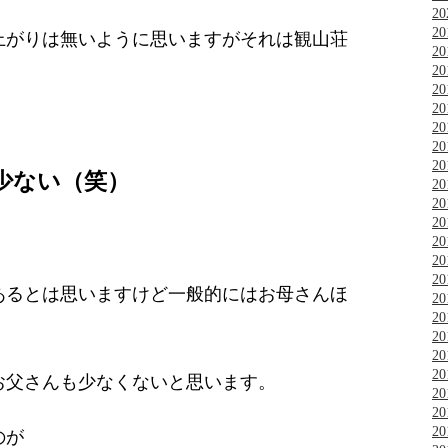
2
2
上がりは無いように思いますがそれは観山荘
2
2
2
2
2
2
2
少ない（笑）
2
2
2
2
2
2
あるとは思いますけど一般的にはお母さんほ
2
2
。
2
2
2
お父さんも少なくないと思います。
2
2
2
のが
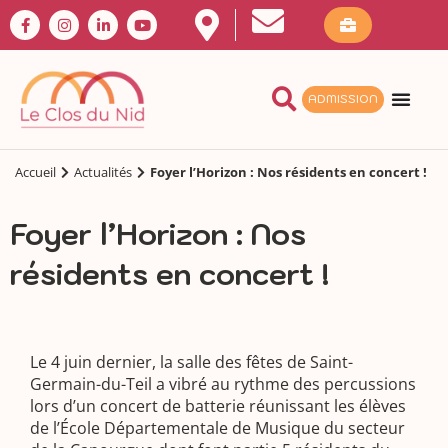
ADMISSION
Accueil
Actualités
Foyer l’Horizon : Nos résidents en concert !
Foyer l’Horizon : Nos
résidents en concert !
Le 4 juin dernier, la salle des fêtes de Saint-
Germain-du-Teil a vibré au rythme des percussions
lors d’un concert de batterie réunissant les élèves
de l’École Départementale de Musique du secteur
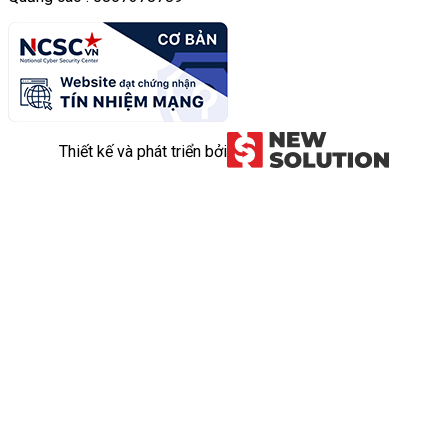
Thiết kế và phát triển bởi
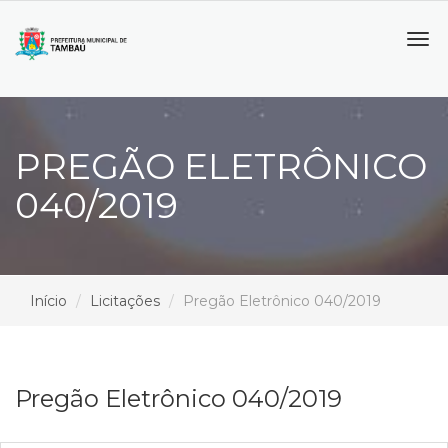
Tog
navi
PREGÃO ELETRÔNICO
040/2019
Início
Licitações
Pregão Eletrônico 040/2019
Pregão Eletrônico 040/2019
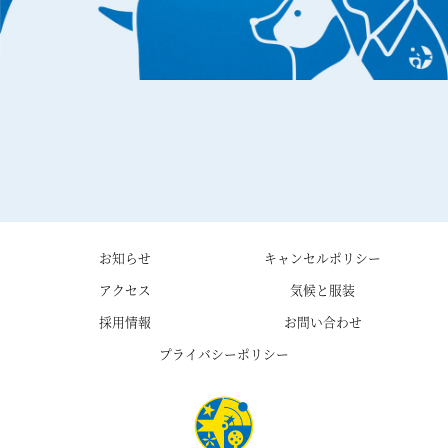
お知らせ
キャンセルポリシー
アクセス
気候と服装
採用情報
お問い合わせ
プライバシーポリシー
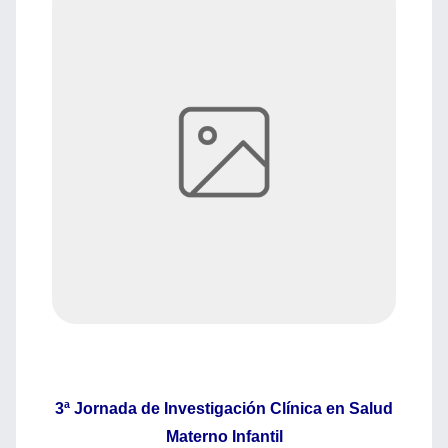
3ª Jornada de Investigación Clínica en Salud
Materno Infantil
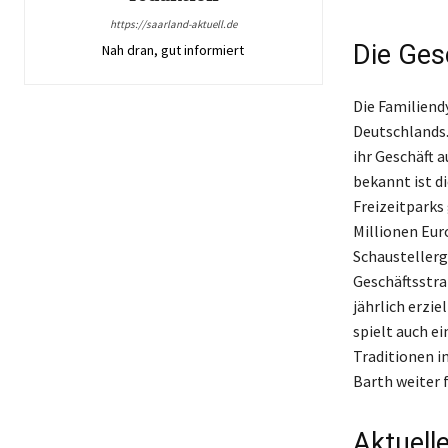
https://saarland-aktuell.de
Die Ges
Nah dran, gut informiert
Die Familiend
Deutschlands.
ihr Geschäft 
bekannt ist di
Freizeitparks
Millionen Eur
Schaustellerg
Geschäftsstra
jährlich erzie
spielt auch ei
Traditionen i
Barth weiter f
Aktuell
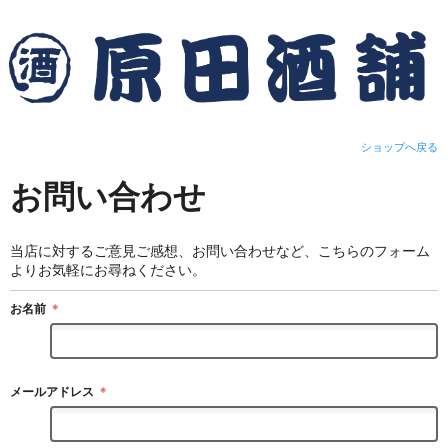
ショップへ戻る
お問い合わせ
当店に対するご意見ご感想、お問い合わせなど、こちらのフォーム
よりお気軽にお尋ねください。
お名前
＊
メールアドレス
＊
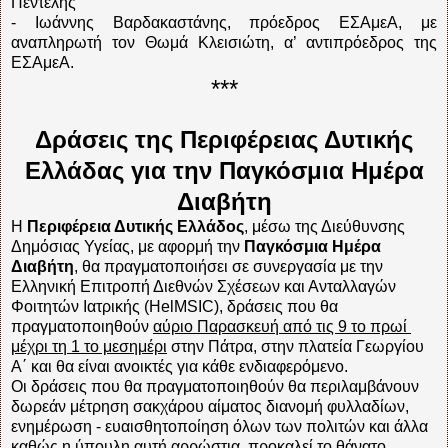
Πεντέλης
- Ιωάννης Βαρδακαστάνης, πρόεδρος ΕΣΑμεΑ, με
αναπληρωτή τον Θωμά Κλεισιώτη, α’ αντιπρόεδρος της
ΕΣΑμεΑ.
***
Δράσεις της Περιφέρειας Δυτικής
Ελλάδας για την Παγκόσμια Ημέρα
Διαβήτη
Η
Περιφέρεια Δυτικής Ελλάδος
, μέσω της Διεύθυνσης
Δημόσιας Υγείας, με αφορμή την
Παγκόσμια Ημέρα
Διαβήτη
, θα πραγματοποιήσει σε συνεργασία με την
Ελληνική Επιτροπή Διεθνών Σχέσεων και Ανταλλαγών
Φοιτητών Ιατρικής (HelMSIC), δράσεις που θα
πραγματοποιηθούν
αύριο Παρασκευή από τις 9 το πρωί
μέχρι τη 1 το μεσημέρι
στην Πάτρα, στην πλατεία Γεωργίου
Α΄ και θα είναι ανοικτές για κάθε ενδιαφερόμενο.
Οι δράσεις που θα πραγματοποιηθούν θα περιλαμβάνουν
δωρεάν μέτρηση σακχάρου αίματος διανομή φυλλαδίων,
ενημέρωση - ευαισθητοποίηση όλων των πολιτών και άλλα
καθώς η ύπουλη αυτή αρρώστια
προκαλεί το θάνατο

________________________

Your goal
The answer is the full listing above, reproduced character for character, minus its images.

Task response
2
2
上がりは無いように思いますがそれは観山荘
2
2
2
2
2
2
2
少ない（笑）
2
2
2
2
2
2
あるとは思いますけど一般的にはお母さんほ
2
2
。
2
2
2
お父さんも少なくないと思います。
2
2
2
のが
ADMISSION
Accueil
Actualités
Foyer l’Horizon : Nos résidents en concert !
Foyer l’Horizon : Nos
résidents en concert !
Le 4 juin dernier, la salle des fêtes de Saint-
Germain-du-Teil a vibré au rythme des percussions
lors d’un concert de batterie réunissant les élèves
de l’École Départementale de Musique du secteur
Thiết kế và phát triển bởi
Tog
navi
PREGÃO ELETRÔNICO
040/2019
Início
Licitações
Pregão Eletrônico 040/2019
Pregão Eletrônico 040/2019
お知らせ
キャンセルポリシー
アクセス
気候と服装
採用情報
お問い合わせ
プライバシーポリシー
3ª Jornada de Investigación Clínica en Salud
Materno Infantil
https://saarland-aktuell.de
Die Ges
Nah dran, gut informiert
Die Familiend
Deutschlands.
ihr Geschäft 
bekannt ist di
Freizeitparks
Millionen Eur
Schaustellerg
Geschäftsstra
jährlich erzie
spielt auch ei
Traditionen i
Barth weiter f
Aktuell
ショップへ戻る
お問い合わせ
当店に対するご意見ご感想、お問い合わせなど、こちらのフォーム
よりお気軽にお尋ねください。
お名前
＊
メールアドレス
＊
Πεντέλης
- Ιωάννης Βαρδακαστάνης, πρόεδρος ΕΣΑμεΑ, με
αναπληρωτή τον Θωμά Κλεισιώτη, α’ αντιπρόεδρος της
ΕΣΑμεΑ.
***
Δράσεις της Περιφέρειας Δυτικής
Ελλάδας για την Παγκόσμια Ημέρα
Διαβήτη
Η
Περιφέρεια Δυτικής Ελλάδος
, μέσω της Διεύθυνσης
Δημόσιας Υγείας, με αφορμή την
Παγκόσμια Ημέρα
Διαβήτη
, θα πραγματοποιήσει σε συνεργασία με την
Ελληνική Επιτροπή Διεθνών Σχέσεων και Ανταλλαγών
Φοιτητών Ιατρικής (HelMSIC), δράσεις που θα
πραγματοποιηθούν
αύριο Παρασκευή από τις 9 το πρωί
μέχρι τη 1 το μεσημέρι
στην Πάτρα, στην πλατεία Γεωργίου
Α΄ και θα είναι ανοικτές για κάθε ενδιαφερόμενο.
Οι δράσεις που θα πραγματοποιηθούν θα περιλαμβάνουν
δωρεάν μέτρηση σακχάρου αίματος διανομή φυλλαδίων,
ενημέρωση - ευαισθητοποίηση όλων των πολιτών και άλλα
καθώς η ύπουλη αυτή αρρώστια
προκαλεί το θάνατο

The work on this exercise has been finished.